À la suite du choc causé par le scandale au sein de l'établissement privé Notre-Dame-de-Betharram, une proposition de loi crucial a été validée en commission parlementaire. Cette législation met en place des mesures visant à renforcer la sécurité des élèves, notamment par le biais d'un contrôle rigoureux des personnels éducatifs, d'une obligation de signalement des abus et d'une reconnaissance des lacunes de l'État dans la lutte contre ces violences.
Violette Spillebout, rapporteure du texte et députée Renaissance, a affirmé que "l'objectif est clair : empêcher que de telles agressions ne se reproduisent, garantir que la voix des enfants soit entendue et assurer leur protection par l'État". Cette loi, élaborée après une enquête parlementaire déclenchée par les incidents survenus à Bétharram, sera examinée à l'Assemblée nationale le 1er juin.

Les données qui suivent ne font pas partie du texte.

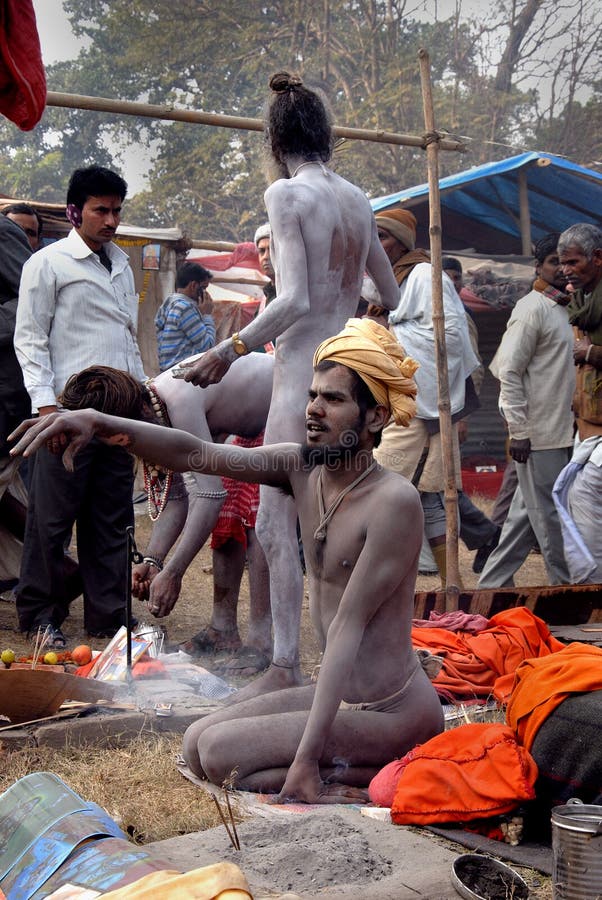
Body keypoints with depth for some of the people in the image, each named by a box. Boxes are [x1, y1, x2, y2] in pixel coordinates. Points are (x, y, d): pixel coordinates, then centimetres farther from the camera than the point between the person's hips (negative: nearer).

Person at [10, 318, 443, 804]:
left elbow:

Les mesures proposées ne se limitent pas au cadre scolaire. Elles s'étendent également au secteur périscolaire, récemment frappé par des scandales de violences sexuelles, comme celui conduisant actuellement à un procès contre un animateur à Paris. Parmi les avancées, le projet de loi inclut une déclaration solennelle de la Nation condamnant ces actes ainsi qu'une journée d'hommage, fixée au 19 novembre, aux victimes de ces atrocités. De plus, le texte prévoit d'allonger le délai de prescription pour le délit de non-dénonciation des faits de violences sur mineurs.
Des mesures de contrôle des personnels intervenants
Les discussions autour du contrôle des intervenants scolaires ont été intenses durant la commission. La proposition stipule que chaque futur employé du secteur éducatif devra présenter un "certificat d'honorabilité" lors de son recrutement, avec une obligation de mise à jour tous les trois ans. Ce dispositif vise à garantir que les personnes potentiellement dangereuses ne puissent pas circuler d'un établissement à un autre sans que leur passé ne soit connu.
Cette initiative a été saluée par de nombreuses voix, y compris celles détenues par des experts en protection de l'enfance et des représentants de victimes, qui insistent sur l'importance d'un cadre sécuritaire pour nos enfants. Comme l'a souligné un intervenant lors des débats, "La sécurité des enfants doit être notre priorité absolue, et cette loi est un pas important dans cette direction".
Cette législation représente une étape significative vers une meilleure protection des élèves dans le système éducatif français, comme le souligne France Info. Les attention et actions politiques mises en lumière ici sont indispensables pour mettre fin à l'impunité entourant ces actes de violence."